En surfant sur le site de l'hebdomadaire marocain Telquel, je découvre un titre : "Peine de mort : demain l'abolition". C'est mot pour mot le titre que j'avais donné à un article dans le même hebdo trois ans plus tôt. Etonnant, non ?

Il faut croire sans doute que sur certains sujets le Maroc ne bouge pas vite. En mai 2005, j’écrivais donc pour Telquel « Peine de mort : demain l’abolition ? ». Un titre qui se voulait aussi sans doute prophétie auto-réalisatrice. Le sujet était alors peu vendeur dans les rédactions et moins encore au début des années 2000 où l'on m'opposait invariablement un "Ce n'est vraiment pas la priorité du Maroc" ou "Moi je suis favorable à la peine de mort, si tu arrives à faire un papier neutre... ". Je n'en avais évidemment aucune envie. Je n'ai jamais été très favorable non plus à ces "pour/contre" n'importe quoi dans la presse qui ne font souvent que souligner l'absence de prises de position, voir de ligne éditoriale tout court. J'ai pourtant réussi à caser nombre d’articles sur ce sujet dans la presse française et marocaine. Le sujet me tient à coeur et j'y ai également consacré un blog http://peinedemortaumaroc.over-blog.com, conçu au départ comme simple revue de presse pour l'Observatoire marocain des prisons (OMP) avec lequel j'étais en contact.

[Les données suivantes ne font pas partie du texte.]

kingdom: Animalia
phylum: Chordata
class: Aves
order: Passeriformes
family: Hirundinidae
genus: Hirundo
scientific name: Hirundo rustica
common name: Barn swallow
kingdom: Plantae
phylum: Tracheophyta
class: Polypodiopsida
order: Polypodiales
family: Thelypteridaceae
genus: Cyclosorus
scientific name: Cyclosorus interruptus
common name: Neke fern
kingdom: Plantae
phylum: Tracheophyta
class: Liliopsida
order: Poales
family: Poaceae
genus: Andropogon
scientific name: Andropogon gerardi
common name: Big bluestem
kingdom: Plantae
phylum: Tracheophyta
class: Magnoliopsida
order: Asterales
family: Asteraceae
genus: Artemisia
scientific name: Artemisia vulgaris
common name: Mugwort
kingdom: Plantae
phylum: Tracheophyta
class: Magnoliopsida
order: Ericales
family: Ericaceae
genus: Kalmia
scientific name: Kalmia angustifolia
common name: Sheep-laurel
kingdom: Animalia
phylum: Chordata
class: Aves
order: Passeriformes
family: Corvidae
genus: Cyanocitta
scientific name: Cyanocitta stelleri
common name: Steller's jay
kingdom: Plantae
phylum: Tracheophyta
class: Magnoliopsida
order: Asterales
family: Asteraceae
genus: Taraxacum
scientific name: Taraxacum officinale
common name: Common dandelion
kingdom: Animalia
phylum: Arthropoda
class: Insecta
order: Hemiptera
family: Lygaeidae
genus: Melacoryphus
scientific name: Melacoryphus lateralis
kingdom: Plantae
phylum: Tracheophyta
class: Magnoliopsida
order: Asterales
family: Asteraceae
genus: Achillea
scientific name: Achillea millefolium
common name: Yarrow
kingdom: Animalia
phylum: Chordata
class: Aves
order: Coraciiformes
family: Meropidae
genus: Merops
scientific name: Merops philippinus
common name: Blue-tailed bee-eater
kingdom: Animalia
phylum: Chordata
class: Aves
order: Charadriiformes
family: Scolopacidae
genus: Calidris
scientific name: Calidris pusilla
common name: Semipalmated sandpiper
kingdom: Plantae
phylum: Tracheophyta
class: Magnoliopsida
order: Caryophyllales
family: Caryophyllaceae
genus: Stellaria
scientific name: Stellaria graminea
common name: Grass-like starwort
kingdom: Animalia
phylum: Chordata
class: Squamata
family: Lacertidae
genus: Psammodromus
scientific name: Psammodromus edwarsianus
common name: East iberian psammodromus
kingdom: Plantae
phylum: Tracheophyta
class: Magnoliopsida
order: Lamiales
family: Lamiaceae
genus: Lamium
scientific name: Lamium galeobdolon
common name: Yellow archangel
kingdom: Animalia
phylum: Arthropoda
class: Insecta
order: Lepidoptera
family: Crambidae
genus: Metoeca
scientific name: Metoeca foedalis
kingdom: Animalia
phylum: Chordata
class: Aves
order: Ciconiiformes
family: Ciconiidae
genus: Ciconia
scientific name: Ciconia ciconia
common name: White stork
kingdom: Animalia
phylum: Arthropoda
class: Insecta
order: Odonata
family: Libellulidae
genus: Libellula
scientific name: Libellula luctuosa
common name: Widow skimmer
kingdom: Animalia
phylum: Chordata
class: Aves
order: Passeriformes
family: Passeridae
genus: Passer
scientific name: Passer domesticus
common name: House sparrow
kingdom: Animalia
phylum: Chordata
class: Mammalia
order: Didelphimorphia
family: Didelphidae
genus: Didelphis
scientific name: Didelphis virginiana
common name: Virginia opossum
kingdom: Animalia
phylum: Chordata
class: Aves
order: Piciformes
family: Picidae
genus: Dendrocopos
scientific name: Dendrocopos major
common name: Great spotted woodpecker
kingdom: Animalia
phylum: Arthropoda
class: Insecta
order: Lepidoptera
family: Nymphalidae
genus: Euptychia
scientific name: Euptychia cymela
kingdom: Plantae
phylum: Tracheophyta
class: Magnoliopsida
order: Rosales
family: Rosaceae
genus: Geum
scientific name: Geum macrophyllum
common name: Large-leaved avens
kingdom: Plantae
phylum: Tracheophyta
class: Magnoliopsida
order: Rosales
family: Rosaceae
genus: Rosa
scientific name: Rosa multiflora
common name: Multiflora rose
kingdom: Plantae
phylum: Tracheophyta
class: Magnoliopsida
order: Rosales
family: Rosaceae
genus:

 Octobre 2008, Telquel refait donc un papier : « Peine de mort : demain l’abolition ? ». Une petite bourde journalistique bien sûr (1), mais surtout la preuve d’un désespérant immobilisme sur cette question. Rien n’aurait donc bougé ?


En 2005, tout semblait pourtant mûr pour une abolition proche. Des avancées démocratiques récentes (comme le Code de la Famille), une coalition abolitioniste motivée, les premiers débats télévisés sur le sujet, un ministre de la Justice alors favorable à l’abolition (Mohammed Bouzoubaâ), quelques partis (encore rares) déjà mobilisés et puis… rien ! Pire, on pourrait presque aujourd'hui parler de recul. Le Maroc refusera en effet de signer le moratoire onusien sur la peine de mort alors même qu’il pratique un moratoire de fait. Il continue de plus bel aussi à prononcer des condamnations à mort.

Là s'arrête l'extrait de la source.